Terri: Generous. She gave of herself, was genuinely interested in others. Over-the-moon in crazy in love with her grandchildren.
Linda: She listened to everyone and had an uncanny way of understanding and showing genuine empathy for all of those she listened to.
I know that we all have loved ones that have touched us in different ways, what was it about your mom that made her shine in your eyes?
Cindy: She never took herself too seriously. She always “told on herself” when she made a mistake and loved it when we made fun of her (as teenage girls and daughters often do). When you made a mistake in your life (as teenagers and daughters often do) she never, ever held it against you or reminded you of your mistake later. She always understood the weaknesses of others. She forgave better and had more compassion than anyone I’ve ever known. She had a softness and kindness in her voice that made you know she understood how happy, sad, mad or hurt you were.
Terri: She could laugh at herself, and her laugh was loud and rocked her whole body. She never took herself too seriously, and she found the dumb things she did not embarrassing, but hysterical. “Call me, I have to tell you a funny story”, was a frequent message on my voicemail.
Linda: No matter how her day was going she always stopped what she was doing to listen to me and her ability to forgive for past mistakes was insurmountable.

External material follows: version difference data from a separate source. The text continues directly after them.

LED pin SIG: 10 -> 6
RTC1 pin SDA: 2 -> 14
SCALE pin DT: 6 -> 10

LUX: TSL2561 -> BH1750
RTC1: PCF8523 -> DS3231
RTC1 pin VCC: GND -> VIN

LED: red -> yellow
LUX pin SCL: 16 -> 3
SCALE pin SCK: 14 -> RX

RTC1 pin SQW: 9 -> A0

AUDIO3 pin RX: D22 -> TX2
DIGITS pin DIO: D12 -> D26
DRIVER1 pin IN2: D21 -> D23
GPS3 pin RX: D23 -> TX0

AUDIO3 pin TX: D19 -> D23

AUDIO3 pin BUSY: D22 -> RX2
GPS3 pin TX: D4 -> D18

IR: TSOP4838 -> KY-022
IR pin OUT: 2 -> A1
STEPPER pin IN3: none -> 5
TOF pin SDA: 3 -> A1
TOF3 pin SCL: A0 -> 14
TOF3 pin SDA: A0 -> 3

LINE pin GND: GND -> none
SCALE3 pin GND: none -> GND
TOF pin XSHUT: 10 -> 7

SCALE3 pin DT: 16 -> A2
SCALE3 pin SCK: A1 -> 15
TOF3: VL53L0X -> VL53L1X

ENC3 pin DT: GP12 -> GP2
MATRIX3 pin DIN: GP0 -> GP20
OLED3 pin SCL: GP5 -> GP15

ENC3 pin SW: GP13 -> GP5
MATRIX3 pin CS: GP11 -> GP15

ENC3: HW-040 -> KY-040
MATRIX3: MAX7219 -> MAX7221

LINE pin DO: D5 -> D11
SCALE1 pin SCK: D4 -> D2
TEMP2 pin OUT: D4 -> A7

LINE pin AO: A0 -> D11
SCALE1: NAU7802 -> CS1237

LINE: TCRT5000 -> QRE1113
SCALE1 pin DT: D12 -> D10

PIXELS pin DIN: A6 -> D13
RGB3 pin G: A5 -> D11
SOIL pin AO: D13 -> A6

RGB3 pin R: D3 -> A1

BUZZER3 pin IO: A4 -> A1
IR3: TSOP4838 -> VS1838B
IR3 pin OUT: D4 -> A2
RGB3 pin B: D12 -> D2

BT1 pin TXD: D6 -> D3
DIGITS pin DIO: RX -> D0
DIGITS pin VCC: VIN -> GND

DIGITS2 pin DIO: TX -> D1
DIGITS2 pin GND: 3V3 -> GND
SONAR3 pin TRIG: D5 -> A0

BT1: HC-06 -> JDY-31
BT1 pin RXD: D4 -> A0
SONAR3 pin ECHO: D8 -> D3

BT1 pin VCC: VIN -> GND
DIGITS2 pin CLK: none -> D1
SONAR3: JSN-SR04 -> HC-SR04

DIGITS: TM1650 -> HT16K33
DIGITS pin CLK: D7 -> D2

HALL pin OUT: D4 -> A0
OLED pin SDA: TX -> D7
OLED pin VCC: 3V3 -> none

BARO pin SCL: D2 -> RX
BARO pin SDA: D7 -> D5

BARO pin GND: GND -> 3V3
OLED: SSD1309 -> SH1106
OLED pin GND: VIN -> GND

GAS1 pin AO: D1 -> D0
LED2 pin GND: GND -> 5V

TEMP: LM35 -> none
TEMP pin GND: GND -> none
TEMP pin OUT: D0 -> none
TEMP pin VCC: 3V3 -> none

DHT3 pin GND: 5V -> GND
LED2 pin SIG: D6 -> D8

If you could tell the world one fascinating thing about your mom and why we were so blessed to have her in our lives, what would it be?
Cindy: Mom loved to sing and we all have love for music because of our Mother. She and my grandfather sang on the radio in a station in Amarillo. She married my Dad when she was 17 and was expecting me soon after they married. A music producer called Mom and asked her if she would like to audition as a backup singer for a new group called “Buddy Holly and the Crickets.” She explained that she was expecting a child and had to decline.
She was a die hard, crazy, wild Dallas Cowboy’s fan. She was entirely too competitive when she was playing cards or a board game. She loved to fish with my Dad. She was a voracious reader and loved movies.
She loved and adored my Dad. Often, he would leave the room and she would say “I love that man.” She always told us to find a man that you love and make him first in your life and everything else will fall in place. Even when she was dying, the first thing she asked my Dad when he walked into the hospital room was if he slept well that night and how he was feeling. She set a wonderful example of a wife for her daughters.
How can you possibly describe this wonderful woman who gave so much joy, laughter and love in the lives of her family and everyone else who knew her? You just have to say, “I am Doris Dowling’s daughter.” They will smile and know that we all have been blessed.
Terri: She was a whiz at old movie trivia. I have called her uncountable times to ask “Who was it in that movie …” Not exactly the “one fascinating thing” that touched me, but a fun part of my life. Every time I have to Google a movie question, I first think, “Mom would’ve known.”
She knew the words to a million songs and could dance the jitterbug better than anyone I have ever known.
Linda: Her love for our dad, us girls and her family was unbelievable. Everyone was blessed to have her in their lives because she loved people with her whole being.